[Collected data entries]
+ + + +
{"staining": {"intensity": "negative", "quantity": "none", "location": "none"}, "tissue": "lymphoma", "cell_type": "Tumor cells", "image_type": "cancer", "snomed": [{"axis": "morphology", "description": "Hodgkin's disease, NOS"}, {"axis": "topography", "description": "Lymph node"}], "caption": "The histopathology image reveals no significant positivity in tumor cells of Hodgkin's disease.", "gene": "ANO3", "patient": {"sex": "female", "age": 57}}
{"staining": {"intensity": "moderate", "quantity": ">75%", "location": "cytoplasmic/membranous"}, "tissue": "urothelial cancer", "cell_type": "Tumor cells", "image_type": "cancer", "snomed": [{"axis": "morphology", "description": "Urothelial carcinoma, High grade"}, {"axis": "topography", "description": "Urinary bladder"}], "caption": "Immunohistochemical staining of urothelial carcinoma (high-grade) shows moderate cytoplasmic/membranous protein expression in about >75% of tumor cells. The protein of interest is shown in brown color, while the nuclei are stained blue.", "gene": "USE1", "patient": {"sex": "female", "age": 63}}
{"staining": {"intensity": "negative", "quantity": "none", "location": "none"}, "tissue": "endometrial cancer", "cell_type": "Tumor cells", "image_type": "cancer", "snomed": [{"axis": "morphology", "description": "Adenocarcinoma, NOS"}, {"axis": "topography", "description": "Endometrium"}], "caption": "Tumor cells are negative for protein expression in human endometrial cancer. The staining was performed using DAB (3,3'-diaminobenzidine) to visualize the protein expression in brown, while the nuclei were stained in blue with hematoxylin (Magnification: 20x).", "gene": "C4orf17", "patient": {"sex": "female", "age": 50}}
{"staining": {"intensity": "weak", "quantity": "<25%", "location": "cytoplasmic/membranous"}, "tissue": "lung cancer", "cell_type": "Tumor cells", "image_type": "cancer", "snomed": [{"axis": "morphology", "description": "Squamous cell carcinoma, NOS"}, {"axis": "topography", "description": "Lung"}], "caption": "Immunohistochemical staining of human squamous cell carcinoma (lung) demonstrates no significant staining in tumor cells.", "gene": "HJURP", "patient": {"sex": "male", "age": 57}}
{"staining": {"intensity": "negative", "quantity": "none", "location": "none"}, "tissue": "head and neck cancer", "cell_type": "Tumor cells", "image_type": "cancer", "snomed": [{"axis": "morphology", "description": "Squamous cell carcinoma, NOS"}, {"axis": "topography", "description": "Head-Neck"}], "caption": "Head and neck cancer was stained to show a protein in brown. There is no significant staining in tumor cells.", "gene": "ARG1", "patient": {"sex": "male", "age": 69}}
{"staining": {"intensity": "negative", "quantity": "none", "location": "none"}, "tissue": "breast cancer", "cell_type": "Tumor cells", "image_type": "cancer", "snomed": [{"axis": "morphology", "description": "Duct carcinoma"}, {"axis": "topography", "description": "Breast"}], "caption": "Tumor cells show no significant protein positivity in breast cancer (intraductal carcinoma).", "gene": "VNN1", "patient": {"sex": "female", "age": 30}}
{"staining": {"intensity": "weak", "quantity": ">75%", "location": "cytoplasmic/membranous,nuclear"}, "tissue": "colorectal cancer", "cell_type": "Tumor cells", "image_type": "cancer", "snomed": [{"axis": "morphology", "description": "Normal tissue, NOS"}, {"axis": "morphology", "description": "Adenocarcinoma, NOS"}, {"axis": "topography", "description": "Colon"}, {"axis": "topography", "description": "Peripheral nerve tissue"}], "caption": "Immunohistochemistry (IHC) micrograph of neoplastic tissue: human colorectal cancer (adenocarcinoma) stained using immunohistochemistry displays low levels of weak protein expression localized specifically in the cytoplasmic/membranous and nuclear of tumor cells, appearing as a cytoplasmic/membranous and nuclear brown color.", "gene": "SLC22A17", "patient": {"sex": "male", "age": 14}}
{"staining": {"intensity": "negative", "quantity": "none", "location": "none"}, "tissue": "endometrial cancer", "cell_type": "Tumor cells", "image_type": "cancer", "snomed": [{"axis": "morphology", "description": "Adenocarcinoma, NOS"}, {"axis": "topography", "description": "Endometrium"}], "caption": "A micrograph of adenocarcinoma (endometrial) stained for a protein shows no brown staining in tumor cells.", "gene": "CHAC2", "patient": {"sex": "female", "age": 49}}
+ + + +
• Your instructions
An exact copy of all the entries is the required answer.

• Output
{"staining": {"intensity": "negative", "quantity": "none", "location": "none"}, "tissue": "lymphoma", "cell_type": "Tumor cells", "image_type": "cancer", "snomed": [{"axis": "morphology", "description": "Hodgkin's disease, NOS"}, {"axis": "topography", "description": "Lymph node"}], "caption": "The histopathology image reveals no significant positivity in tumor cells of Hodgkin's disease.", "gene": "ANO3", "patient": {"sex": "female", "age": 57}}
{"staining": {"intensity": "moderate", "quantity": ">75%", "location": "cytoplasmic/membranous"}, "tissue": "urothelial cancer", "cell_type": "Tumor cells", "image_type": "cancer", "snomed": [{"axis": "morphology", "description": "Urothelial carcinoma, High grade"}, {"axis": "topography", "description": "Urinary bladder"}], "caption": "Immunohistochemical staining of urothelial carcinoma (high-grade) shows moderate cytoplasmic/membranous protein expression in about >75% of tumor cells. The protein of interest is shown in brown color, while the nuclei are stained blue.", "gene": "USE1", "patient": {"sex": "female", "age": 63}}
{"staining": {"intensity": "negative", "quantity": "none", "location": "none"}, "tissue": "endometrial cancer", "cell_type": "Tumor cells", "image_type": "cancer", "snomed": [{"axis": "morphology", "description": "Adenocarcinoma, NOS"}, {"axis": "topography", "description": "Endometrium"}], "caption": "Tumor cells are negative for protein expression in human endometrial cancer. The staining was performed using DAB (3,3'-diaminobenzidine) to visualize the protein expression in brown, while the nuclei were stained in blue with hematoxylin (Magnification: 20x).", "gene": "C4orf17", "patient": {"sex": "female", "age": 50}}
{"staining": {"intensity": "weak", "quantity": "<25%", "location": "cytoplasmic/membranous"}, "tissue": "lung cancer", "cell_type": "Tumor cells", "image_type": "cancer", "snomed": [{"axis": "morphology", "description": "Squamous cell carcinoma, NOS"}, {"axis": "topography", "description": "Lung"}], "caption": "Immunohistochemical staining of human squamous cell carcinoma (lung) demonstrates no significant staining in tumor cells.", "gene": "HJURP", "patient": {"sex": "male", "age": 57}}
{"staining": {"intensity": "negative", "quantity": "none", "location": "none"}, "tissue": "head and neck cancer", "cell_type": "Tumor cells", "image_type": "cancer", "snomed": [{"axis": "morphology", "description": "Squamous cell carcinoma, NOS"}, {"axis": "topography", "description": "Head-Neck"}], "caption": "Head and neck cancer was stained to show a protein in brown. There is no significant staining in tumor cells.", "gene": "ARG1", "patient": {"sex": "male", "age": 69}}
{"staining": {"intensity": "negative", "quantity": "none", "location": "none"}, "tissue": "breast cancer", "cell_type": "Tumor cells", "image_type": "cancer", "snomed": [{"axis": "morphology", "description": "Duct carcinoma"}, {"axis": "topography", "description": "Breast"}], "caption": "Tumor cells show no significant protein positivity in breast cancer (intraductal carcinoma).", "gene": "VNN1", "patient": {"sex": "female", "age": 30}}
{"staining": {"intensity": "weak", "quantity": ">75%", "location": "cytoplasmic/membranous,nuclear"}, "tissue": "colorectal cancer", "cell_type": "Tumor cells", "image_type": "cancer", "snomed": [{"axis": "morphology", "description": "Normal tissue, NOS"}, {"axis": "morphology", "description": "Adenocarcinoma, NOS"}, {"axis": "topography", "description": "Colon"}, {"axis": "topography", "description": "Peripheral nerve tissue"}], "caption": "Immunohistochemistry (IHC) micrograph of neoplastic tissue: human colorectal cancer (adenocarcinoma) stained using immunohistochemistry displays low levels of weak protein expression localized specifically in the cytoplasmic/membranous and nuclear of tumor cells, appearing as a cytoplasmic/membranous and nuclear brown color.", "gene": "SLC22A17", "patient": {"sex": "male", "age": 14}}
{"staining": {"intensity": "negative", "quantity": "none", "location": "none"}, "tissue": "endometrial cancer", "cell_type": "Tumor cells", "image_type": "cancer", "snomed": [{"axis": "morphology", "description": "Adenocarcinoma, NOS"}, {"axis": "topography", "description": "Endometrium"}], "caption": "A micrograph of adenocarcinoma (endometrial) stained for a protein shows no brown staining in tumor cells.", "gene": "CHAC2", "patient": {"sex": "female", "age": 49}}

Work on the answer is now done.